Grâce à ce traité, Mazarin n’avait plus en face de lui que l’Espagne, et il comptait l’amener bientôt à l’échange qui seul pouvait donner à la France du côté du nord une frontière semblable à celle qu’elle venait d’acquérir au midi de l’Allemagne. Il rêvait, au bout de quelques campagnes heureuses, un traité plus favorable encore que celui des Pyrénées en 1660. Il avait dans sa main le vainqueur de Lens, qu’il pouvait lancer sur les Pays-Bas ; il pouvait porter en Espagne et en Italie des généraux encore supérieurs à d’Harcourt et à Schomberg ; il comptait soutenir ou ranimer l’insurrection de Naples : un magnifique avenir était devant la France. Qui lui a enlevé cet avenir ? qui a divisé et épuisé ses forces ? qui lui a fait verser de ses propres mains ; son meilleur sang ? qui a mis aux prises les uns contre les autres ses plus illustres capitaines ? qui a arrêté Condé dans sa course à vingt-sept ans, lorsqu’il pouvait ajouter tant de nouvelles victoires à toutes celles de sa jeunesse, et porter le drapeau français à Bruxelles ou à Madrid ?

C’est la Fronde qui a commis l’inexpiable crime d’avoir suspendu l’élan de Condé et de la grandeur française. Dm moins en retour a-t-elle agrandi et développé nos vieilles franchises nationales ? Loin de là : par une réaction inévitable, elle a dégoûté pour long-temps la France d’une liberté anarchique, incompatible avec l’ordre public, avec la force du gouvernement et de la nation ; elle a ôté à la royauté toute espèce de contre-poids ; elle a enfanté le despotisme d’abord intelligent et utile, puis imprévoyant et funeste de Louis XIV.

::::

■ **Action à mener**:
Reproduisez intégralement le passage ci-dessus sur Mazarin et la Fronde, sans y changer un seul mot.

■ **Données fournies**:
::::

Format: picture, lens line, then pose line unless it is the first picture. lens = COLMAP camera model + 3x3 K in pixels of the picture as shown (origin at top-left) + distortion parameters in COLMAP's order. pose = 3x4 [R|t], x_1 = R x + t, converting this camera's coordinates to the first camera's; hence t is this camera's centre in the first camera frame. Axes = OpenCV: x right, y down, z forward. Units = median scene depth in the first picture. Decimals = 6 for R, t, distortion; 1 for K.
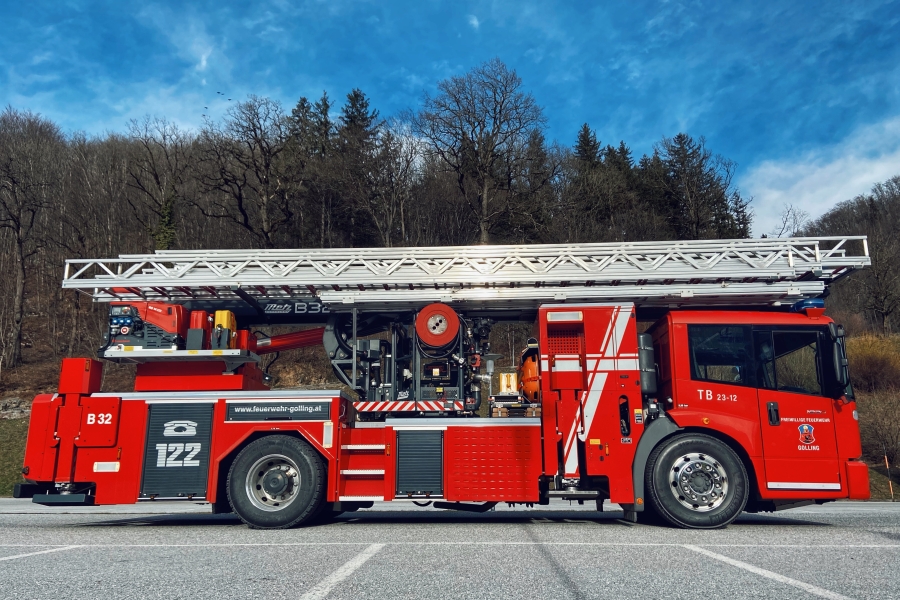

::::

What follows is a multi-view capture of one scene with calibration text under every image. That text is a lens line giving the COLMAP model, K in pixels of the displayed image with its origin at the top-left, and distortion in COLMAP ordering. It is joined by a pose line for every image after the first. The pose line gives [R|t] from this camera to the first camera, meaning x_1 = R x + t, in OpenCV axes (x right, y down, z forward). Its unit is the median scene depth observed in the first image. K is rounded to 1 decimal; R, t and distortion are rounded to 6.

::::

■ **Réponse au problème**:
Grâce à ce traité, Mazarin n’avait plus en face de lui que l’Espagne, et il comptait l’amener bientôt à l’échange qui seul pouvait donner à la France du côté du nord une frontière semblable à celle qu’elle venait d’acquérir au midi de l’Allemagne. Il rêvait, au bout de quelques campagnes heureuses, un traité plus favorable encore que celui des Pyrénées en 1660. Il avait dans sa main le vainqueur de Lens, qu’il pouvait lancer sur les Pays-Bas ; il pouvait porter en Espagne et en Italie des généraux encore supérieurs à d’Harcourt et à Schomberg ; il comptait soutenir ou ranimer l’insurrection de Naples : un magnifique avenir était devant la France. Qui lui a enlevé cet avenir ? qui a divisé et épuisé ses forces ? qui lui a fait verser de ses propres mains ; son meilleur sang ? qui a mis aux prises les uns contre les autres ses plus illustres capitaines ? qui a arrêté Condé dans sa course à vingt-sept ans, lorsqu’il pouvait ajouter tant de nouvelles victoires à toutes celles de sa jeunesse, et porter le drapeau français à Bruxelles ou à Madrid ?

C’est la Fronde qui a commis l’inexpiable crime d’avoir suspendu l’élan de Condé et de la grandeur française. Dm moins en retour a-t-elle agrandi et développé nos vieilles franchises nationales ? Loin de là : par une réaction inévitable, elle a dégoûté pour long-temps la France d’une liberté anarchique, incompatible avec l’ordre public, avec la force du gouvernement et de la nation ; elle a ôté à la royauté toute espèce de contre-poids ; elle a enfanté le despotisme d’abord intelligent et utile, puis imprévoyant et funeste de Louis XIV.